▶ [What the task asks]
All lines from the one with "left knee: (643, 475)" through the final line of the records below must be written out exactly, with no other text.

▶ [Record excerpts]

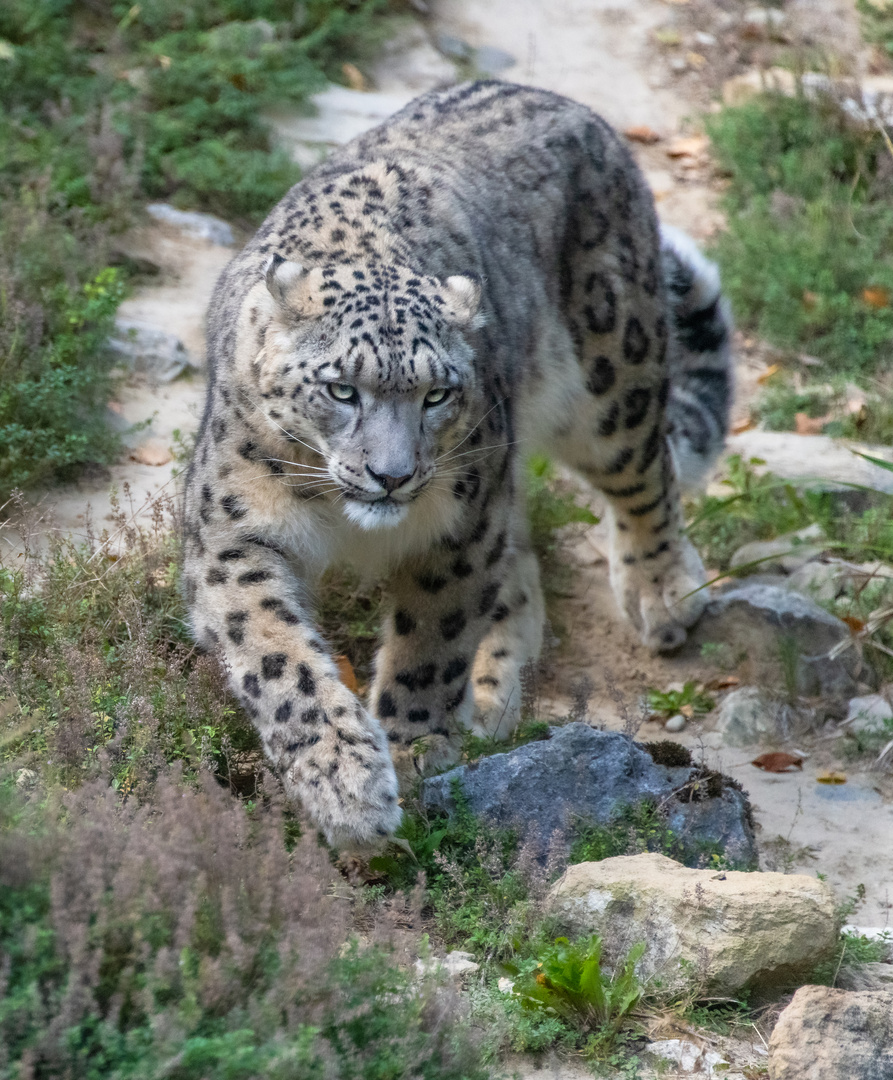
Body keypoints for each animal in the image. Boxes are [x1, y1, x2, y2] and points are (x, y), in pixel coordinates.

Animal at [181, 79, 734, 846]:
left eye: (436, 393)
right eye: (341, 388)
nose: (391, 474)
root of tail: (560, 99)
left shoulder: (461, 527)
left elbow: (431, 642)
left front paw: (410, 748)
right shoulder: (234, 534)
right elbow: (276, 655)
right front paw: (344, 784)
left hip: (607, 382)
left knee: (643, 475)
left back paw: (660, 594)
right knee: (524, 564)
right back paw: (493, 693)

▶ [Response]
left knee: (643, 475)
left back paw: (660, 594)
right knee: (524, 564)
right back paw: (493, 693)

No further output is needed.